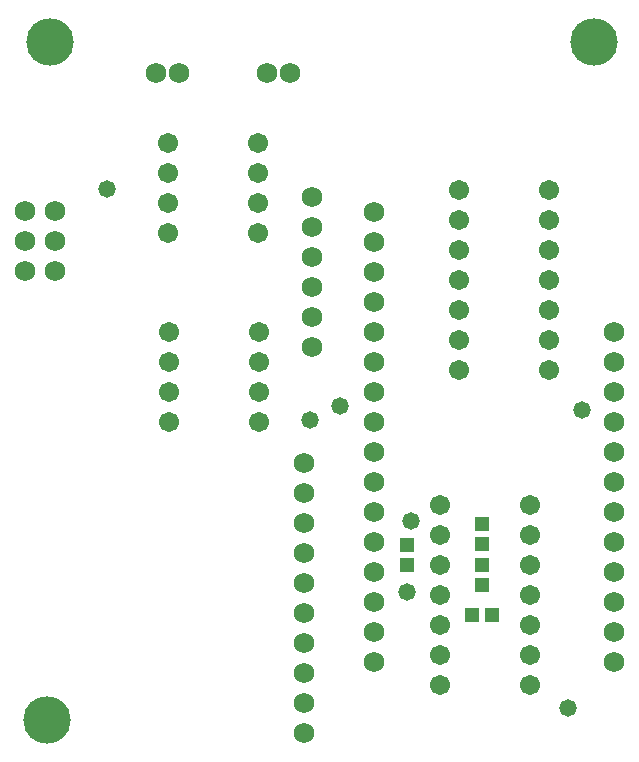
<source format=gbs>
G04 Layer_Color=16711935*
%FSAX25Y25*%
%MOIN*%
G70*
G01*
G75*
%ADD17R,0.04737X0.05131*%
%ADD18R,0.05131X0.04737*%
%ADD19C,0.06706*%
%ADD20C,0.06800*%
%ADD21C,0.15800*%
%ADD22C,0.05800*%
D17*
X0346000Y0175854D02*
D03*
Y0182546D02*
D03*
Y0189753D02*
D03*
Y0196447D02*
D03*
X0320900Y0182554D02*
D03*
Y0189246D02*
D03*
D18*
X0342553Y0166100D02*
D03*
X0349247D02*
D03*
D19*
X0361800Y0142500D02*
D03*
Y0152500D02*
D03*
Y0162500D02*
D03*
Y0172500D02*
D03*
Y0182500D02*
D03*
Y0192500D02*
D03*
Y0202500D02*
D03*
X0331800D02*
D03*
Y0192500D02*
D03*
Y0182500D02*
D03*
Y0172500D02*
D03*
Y0162500D02*
D03*
Y0152500D02*
D03*
Y0142500D02*
D03*
X0338200Y0307600D02*
D03*
Y0297600D02*
D03*
Y0287600D02*
D03*
Y0277600D02*
D03*
Y0267600D02*
D03*
Y0257600D02*
D03*
Y0247600D02*
D03*
X0368200D02*
D03*
Y0257600D02*
D03*
Y0267600D02*
D03*
Y0277600D02*
D03*
Y0287600D02*
D03*
Y0297600D02*
D03*
Y0307600D02*
D03*
X0241100Y0293300D02*
D03*
Y0303300D02*
D03*
Y0313300D02*
D03*
Y0323300D02*
D03*
X0271100Y0313300D02*
D03*
Y0323300D02*
D03*
Y0293300D02*
D03*
Y0303300D02*
D03*
X0241400Y0230200D02*
D03*
Y0240200D02*
D03*
Y0250200D02*
D03*
Y0260200D02*
D03*
X0271400Y0230200D02*
D03*
Y0240200D02*
D03*
Y0250200D02*
D03*
Y0260200D02*
D03*
D20*
X0286400Y0176700D02*
D03*
Y0186700D02*
D03*
Y0196700D02*
D03*
Y0206700D02*
D03*
Y0216700D02*
D03*
Y0166700D02*
D03*
Y0156700D02*
D03*
Y0146700D02*
D03*
Y0136700D02*
D03*
Y0126700D02*
D03*
X0289200Y0305200D02*
D03*
Y0295200D02*
D03*
Y0285200D02*
D03*
Y0275200D02*
D03*
Y0265200D02*
D03*
Y0255200D02*
D03*
X0245000Y0346500D02*
D03*
X0237100D02*
D03*
X0274100D02*
D03*
X0282000D02*
D03*
X0193700Y0280500D02*
D03*
Y0290500D02*
D03*
Y0300500D02*
D03*
X0203700Y0280500D02*
D03*
Y0290500D02*
D03*
Y0300500D02*
D03*
X0309900Y0160300D02*
D03*
Y0150300D02*
D03*
Y0200300D02*
D03*
Y0210300D02*
D03*
Y0230300D02*
D03*
Y0220300D02*
D03*
Y0250300D02*
D03*
Y0240300D02*
D03*
Y0270300D02*
D03*
Y0260300D02*
D03*
Y0290300D02*
D03*
Y0280300D02*
D03*
Y0300300D02*
D03*
Y0170300D02*
D03*
X0389900Y0160300D02*
D03*
X0309900Y0190300D02*
D03*
Y0180300D02*
D03*
X0389900Y0170300D02*
D03*
Y0150300D02*
D03*
Y0180300D02*
D03*
Y0250300D02*
D03*
Y0240300D02*
D03*
Y0260300D02*
D03*
Y0200300D02*
D03*
Y0190300D02*
D03*
Y0230300D02*
D03*
Y0210300D02*
D03*
Y0220300D02*
D03*
D21*
X0201800Y0356800D02*
D03*
X0383200Y0357100D02*
D03*
X0200800Y0130900D02*
D03*
D22*
X0320900Y0173700D02*
D03*
X0220900Y0307800D02*
D03*
X0322300Y0197200D02*
D03*
X0379300Y0234300D02*
D03*
X0298700Y0235500D02*
D03*
X0374400Y0134800D02*
D03*
X0288600Y0230900D02*
D03*
M02*

</source>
+ + + + + + +
* [Activity]: Please repeat every line of the material above exactly and without its pictures.

* [Exercise solution]:
<source format=gbs>
G04 Layer_Color=16711935*
%FSAX25Y25*%
%MOIN*%
G70*
G01*
G75*
%ADD17R,0.04737X0.05131*%
%ADD18R,0.05131X0.04737*%
%ADD19C,0.06706*%
%ADD20C,0.06800*%
%ADD21C,0.15800*%
%ADD22C,0.05800*%
D17*
X0346000Y0175854D02*
D03*
Y0182546D02*
D03*
Y0189753D02*
D03*
Y0196447D02*
D03*
X0320900Y0182554D02*
D03*
Y0189246D02*
D03*
D18*
X0342553Y0166100D02*
D03*
X0349247D02*
D03*
D19*
X0361800Y0142500D02*
D03*
Y0152500D02*
D03*
Y0162500D02*
D03*
Y0172500D02*
D03*
Y0182500D02*
D03*
Y0192500D02*
D03*
Y0202500D02*
D03*
X0331800D02*
D03*
Y0192500D02*
D03*
Y0182500D02*
D03*
Y0172500D02*
D03*
Y0162500D02*
D03*
Y0152500D02*
D03*
Y0142500D02*
D03*
X0338200Y0307600D02*
D03*
Y0297600D02*
D03*
Y0287600D02*
D03*
Y0277600D02*
D03*
Y0267600D02*
D03*
Y0257600D02*
D03*
Y0247600D02*
D03*
X0368200D02*
D03*
Y0257600D02*
D03*
Y0267600D02*
D03*
Y0277600D02*
D03*
Y0287600D02*
D03*
Y0297600D02*
D03*
Y0307600D02*
D03*
X0241100Y0293300D02*
D03*
Y0303300D02*
D03*
Y0313300D02*
D03*
Y0323300D02*
D03*
X0271100Y0313300D02*
D03*
Y0323300D02*
D03*
Y0293300D02*
D03*
Y0303300D02*
D03*
X0241400Y0230200D02*
D03*
Y0240200D02*
D03*
Y0250200D02*
D03*
Y0260200D02*
D03*
X0271400Y0230200D02*
D03*
Y0240200D02*
D03*
Y0250200D02*
D03*
Y0260200D02*
D03*
D20*
X0286400Y0176700D02*
D03*
Y0186700D02*
D03*
Y0196700D02*
D03*
Y0206700D02*
D03*
Y0216700D02*
D03*
Y0166700D02*
D03*
Y0156700D02*
D03*
Y0146700D02*
D03*
Y0136700D02*
D03*
Y0126700D02*
D03*
X0289200Y0305200D02*
D03*
Y0295200D02*
D03*
Y0285200D02*
D03*
Y0275200D02*
D03*
Y0265200D02*
D03*
Y0255200D02*
D03*
X0245000Y0346500D02*
D03*
X0237100D02*
D03*
X0274100D02*
D03*
X0282000D02*
D03*
X0193700Y0280500D02*
D03*
Y0290500D02*
D03*
Y0300500D02*
D03*
X0203700Y0280500D02*
D03*
Y0290500D02*
D03*
Y0300500D02*
D03*
X0309900Y0160300D02*
D03*
Y0150300D02*
D03*
Y0200300D02*
D03*
Y0210300D02*
D03*
Y0230300D02*
D03*
Y0220300D02*
D03*
Y0250300D02*
D03*
Y0240300D02*
D03*
Y0270300D02*
D03*
Y0260300D02*
D03*
Y0290300D02*
D03*
Y0280300D02*
D03*
Y0300300D02*
D03*
Y0170300D02*
D03*
X0389900Y0160300D02*
D03*
X0309900Y0190300D02*
D03*
Y0180300D02*
D03*
X0389900Y0170300D02*
D03*
Y0150300D02*
D03*
Y0180300D02*
D03*
Y0250300D02*
D03*
Y0240300D02*
D03*
Y0260300D02*
D03*
Y0200300D02*
D03*
Y0190300D02*
D03*
Y0230300D02*
D03*
Y0210300D02*
D03*
Y0220300D02*
D03*
D21*
X0201800Y0356800D02*
D03*
X0383200Y0357100D02*
D03*
X0200800Y0130900D02*
D03*
D22*
X0320900Y0173700D02*
D03*
X0220900Y0307800D02*
D03*
X0322300Y0197200D02*
D03*
X0379300Y0234300D02*
D03*
X0298700Y0235500D02*
D03*
X0374400Y0134800D02*
D03*
X0288600Y0230900D02*
D03*
M02*

</source>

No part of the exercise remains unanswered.